Electrochemical oxidation of N-acyldopamines and regioselective reactions of their quinones with N-acetylcysteine and thiourea.

The metabolism of catechols often involves their oxidation to quinones and subsequent nucleophilic addition reactions with sulfur-containing compounds. Adducts formed during these reactions may play important roles in many biological systems. We have studied the electrochemical oxidation of N-acetyldopamine (NADA) and N-beta-alanyldopamine (NBAD) in the presence of two sulfur-centered nucleophiles, N-acetylcysteine (NACySH) and thiourea (TU), and have characterized the adducts and reaction pathways. NADA and NBAD react similarly, but their adducts with NACySH and TU were formed regioselectively. NACySH yields mainly 5-adducts and TU only 6-adducts.
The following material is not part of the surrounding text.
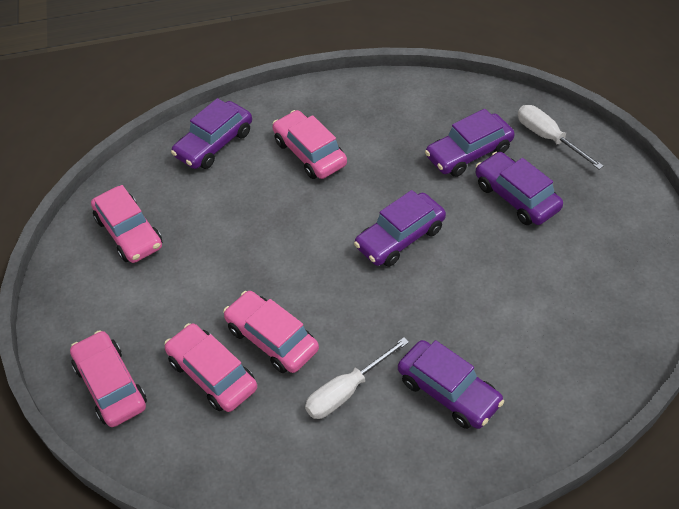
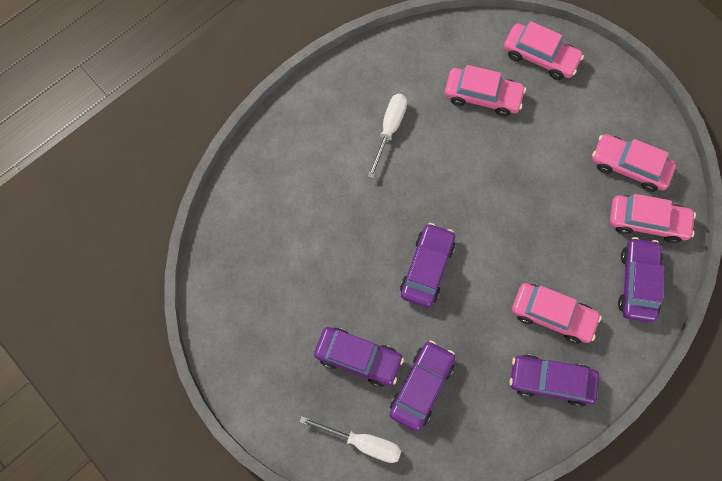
camera: 145 degrees right, 20 degrees up
(272, 339) = (462, 139): pink car -> pink car (647, 221)
(449, 391) = (324, 163): purple car -> purple car (551, 381)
The NACySH adducts are oxidized more easily than the parent N-acyldopamine, and their oxidations are chemically reversible. However, the TU adducts are more difficult to oxidize, and their oxidation products undergo further chemical reactions. An intramolecular base catalysis mechanism for adduct formation with NACySH is proposed, which facilitates removal of the proton from the sulfhydryl group of NACySH and directs formation of the 5-adduct via a 1,6-Michael addition reaction. The absence of a proton on the thioureylene sulfur atom leads to formation of the 6-thioureylene adduct via a 1,4-Michael addition reaction of TU. This mechanism is consistent with the formation of other sulfur-centered adducts of catechols previously reported in the literature.